Una vita fa. Ero alle superiori, primo o secondo anno, non ricordo. Ero l’unica che gioiva quando c’era il tema in classe e cavolo il professore mi premiava spesso, oltre che con un bel voto, leggendo a tutti il mio componimento. Ero quella che non scriveva quello che lui voleva sentirsi dire, ma scrivevo quello che pensavo io, ragazzina di 15 anni su temi sociali o argomenti di pura inventiva. Ricordo ancora quando citò il titolo di un tema “Descrivete un episodio che vi ha visto protagonisti”. Be’, con molta fantasia, raccontai la mia nascita, vissuta in prima persona. Ho preso 10 e lode ed i complimenti del preside. Wow.

Un bel giorno mi prese in parte e mi disse di non mollare, di studiare giornalismo, perché avevo tutte le carte in regola per poter fare della scrittura il mio lavoro. Non lo presi sul serio, ma adesso ci ho ripensato.

–       Come pensa possano essere stimolati e incentivati i giovani ad apprezzare la pratica della scrittura e della lettura?

Non tutti i ragazzi di oggi hanno la fortuna di crescere in una famiglia che apprezza leggere libri. Quindi per incentivarli bisogna aspettare che per loro smetta di essere un obbligo. A scuola ti dicono cosa leggere, come leggere e quello che devi capire da quel libro. Non mi vergogno a dire che fino ai 18 anni leggevo due, forse tre libri l’anno e sinceramente li ho trovati pure noiosi. Poi non so cosa mi sia capitato. Ho iniziato a leggere i grandi classici, che a scuola non avevo letto, ho incontrato uno scrittore americano che scrive romanzi horror che adoro e dall’ora non ho più smesso.

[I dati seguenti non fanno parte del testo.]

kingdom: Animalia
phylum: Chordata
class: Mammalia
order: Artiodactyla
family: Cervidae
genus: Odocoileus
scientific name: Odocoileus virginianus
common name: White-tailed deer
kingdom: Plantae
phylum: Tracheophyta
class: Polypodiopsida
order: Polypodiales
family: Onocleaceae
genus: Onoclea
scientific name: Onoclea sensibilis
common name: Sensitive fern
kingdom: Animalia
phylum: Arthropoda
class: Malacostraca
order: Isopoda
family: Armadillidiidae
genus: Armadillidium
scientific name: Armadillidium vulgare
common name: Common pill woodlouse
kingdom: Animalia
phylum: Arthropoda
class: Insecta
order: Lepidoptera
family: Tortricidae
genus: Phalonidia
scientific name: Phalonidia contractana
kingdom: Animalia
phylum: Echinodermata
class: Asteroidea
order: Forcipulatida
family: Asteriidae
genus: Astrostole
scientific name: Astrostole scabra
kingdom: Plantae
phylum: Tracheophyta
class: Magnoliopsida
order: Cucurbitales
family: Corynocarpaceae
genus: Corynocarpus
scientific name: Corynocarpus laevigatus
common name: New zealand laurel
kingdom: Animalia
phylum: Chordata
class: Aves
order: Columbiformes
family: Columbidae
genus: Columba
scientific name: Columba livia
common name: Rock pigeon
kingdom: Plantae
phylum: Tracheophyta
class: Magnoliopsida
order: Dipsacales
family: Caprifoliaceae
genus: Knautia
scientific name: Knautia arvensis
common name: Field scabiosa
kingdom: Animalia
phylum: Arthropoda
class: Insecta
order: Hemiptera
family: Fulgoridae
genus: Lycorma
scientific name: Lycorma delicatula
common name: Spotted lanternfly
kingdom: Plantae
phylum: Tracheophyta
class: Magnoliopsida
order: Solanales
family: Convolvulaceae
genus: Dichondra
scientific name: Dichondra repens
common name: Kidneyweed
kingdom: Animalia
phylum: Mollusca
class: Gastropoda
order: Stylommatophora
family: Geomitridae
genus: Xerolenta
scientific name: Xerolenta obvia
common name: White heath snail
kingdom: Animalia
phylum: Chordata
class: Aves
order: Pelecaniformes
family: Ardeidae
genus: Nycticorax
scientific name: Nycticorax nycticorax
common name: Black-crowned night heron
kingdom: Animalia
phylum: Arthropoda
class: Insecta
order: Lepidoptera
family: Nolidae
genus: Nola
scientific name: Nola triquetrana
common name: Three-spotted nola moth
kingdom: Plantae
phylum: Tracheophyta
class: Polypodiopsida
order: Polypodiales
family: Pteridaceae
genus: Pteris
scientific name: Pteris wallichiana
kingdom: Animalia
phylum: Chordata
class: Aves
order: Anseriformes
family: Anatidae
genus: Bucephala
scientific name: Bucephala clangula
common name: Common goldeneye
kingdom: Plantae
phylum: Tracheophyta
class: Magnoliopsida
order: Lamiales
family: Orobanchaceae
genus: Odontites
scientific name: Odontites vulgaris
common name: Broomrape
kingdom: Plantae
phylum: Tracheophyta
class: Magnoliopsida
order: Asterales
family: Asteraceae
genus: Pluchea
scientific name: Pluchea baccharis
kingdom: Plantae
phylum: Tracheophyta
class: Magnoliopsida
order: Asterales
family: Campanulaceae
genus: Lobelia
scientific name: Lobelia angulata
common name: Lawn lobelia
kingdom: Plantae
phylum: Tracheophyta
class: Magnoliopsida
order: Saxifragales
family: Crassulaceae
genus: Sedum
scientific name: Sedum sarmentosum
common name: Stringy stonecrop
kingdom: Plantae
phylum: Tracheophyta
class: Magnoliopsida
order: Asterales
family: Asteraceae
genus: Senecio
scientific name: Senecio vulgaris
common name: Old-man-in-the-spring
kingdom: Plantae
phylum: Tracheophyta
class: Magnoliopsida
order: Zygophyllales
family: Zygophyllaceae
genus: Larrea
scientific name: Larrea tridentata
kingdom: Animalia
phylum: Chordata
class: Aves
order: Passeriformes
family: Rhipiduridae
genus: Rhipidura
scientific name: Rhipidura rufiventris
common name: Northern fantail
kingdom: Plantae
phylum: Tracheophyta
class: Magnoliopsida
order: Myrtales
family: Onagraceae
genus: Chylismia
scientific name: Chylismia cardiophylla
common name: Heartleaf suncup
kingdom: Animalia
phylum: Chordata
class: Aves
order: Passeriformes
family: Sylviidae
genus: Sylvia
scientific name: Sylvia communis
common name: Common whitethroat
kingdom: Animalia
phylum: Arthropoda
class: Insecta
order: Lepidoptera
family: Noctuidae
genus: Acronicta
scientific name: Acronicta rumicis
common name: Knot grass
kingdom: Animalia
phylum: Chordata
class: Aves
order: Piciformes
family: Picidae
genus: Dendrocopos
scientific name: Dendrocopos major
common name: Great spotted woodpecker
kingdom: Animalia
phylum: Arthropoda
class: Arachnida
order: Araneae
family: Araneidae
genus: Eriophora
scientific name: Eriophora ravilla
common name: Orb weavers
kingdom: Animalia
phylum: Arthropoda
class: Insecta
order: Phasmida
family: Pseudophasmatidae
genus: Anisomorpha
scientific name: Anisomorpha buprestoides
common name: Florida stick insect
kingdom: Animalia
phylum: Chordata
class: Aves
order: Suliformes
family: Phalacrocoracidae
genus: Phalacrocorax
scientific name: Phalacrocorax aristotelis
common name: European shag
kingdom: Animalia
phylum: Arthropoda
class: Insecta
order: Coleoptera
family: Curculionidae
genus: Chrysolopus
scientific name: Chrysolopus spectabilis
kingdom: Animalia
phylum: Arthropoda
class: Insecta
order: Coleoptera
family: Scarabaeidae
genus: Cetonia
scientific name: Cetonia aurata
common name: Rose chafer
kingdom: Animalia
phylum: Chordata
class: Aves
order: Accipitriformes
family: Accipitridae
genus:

Per la scrittura il discorso è diverso. È un qualcosa che ti senti dentro, chi nasce con il talento del disegno, chi della musica e chi con il talento della scrittura. Non dico di avere talento, ma almeno riesco a mettere insieme due parole su di un foglio bianco. Cosa che non riuscirei a fare con due note su di un pentagramma.

–       Quando scrive preferisce lavorare al computer o è ancora fedele alla cara vecchia penna?

Al computer, solo per una questione di comodità, anche se il profumo della carta sotto l’inchiostro blu, aveva un suo perché.

–       Rilegge il frutto del suo lavoro dopo la trascrizione o ha qualche persona di fiducia che lo fa per lei?

Preferisco farmi le critiche da sola. Ho terminato di scrivere il libro a febbraio dell’anno scorso e dopo averlo stampato, riletto, corretto per circa 20 volte ho creduto opportuno fermarmi. Stavo continuando ad aggiungere, togliere, rimescolare e lo avrei rovinato. Alla fine mi sembra sia uscito un bel lavoro e quando l’ho riletto, sotto Natale, mi è piaciuto e sono rimasta soddisfatta. Se lo facessi leggere in anteprima a qualcuno per farmelo correggere, o sistemare, non lo sentirei più ‘mio’.

–       Ha orari particolari o rituali che la accompagnano nella pratica della scrittura?

Se scrivere di notte, a luce soffusa, con la radio nelle cuffie lo definisce un rituale, allora sì.

–       Progetti per il futuro?

Ne ho talmente tanti che non so da dove iniziare.

Il primo, senza dubbio, è continuare a scrivere. Mi ingolosisce questo mondo e spero mi possa sfamare, nel vero senso della parola. Mi piacerebbe diventasse il mio lavoro e che mi porti lontano. Forse nei luoghi che ho descritto nel libro, che ho ricostruito grazie alle foto su Internet, ma i profumi e le emozioni, quelle, su Google non le ho trovate.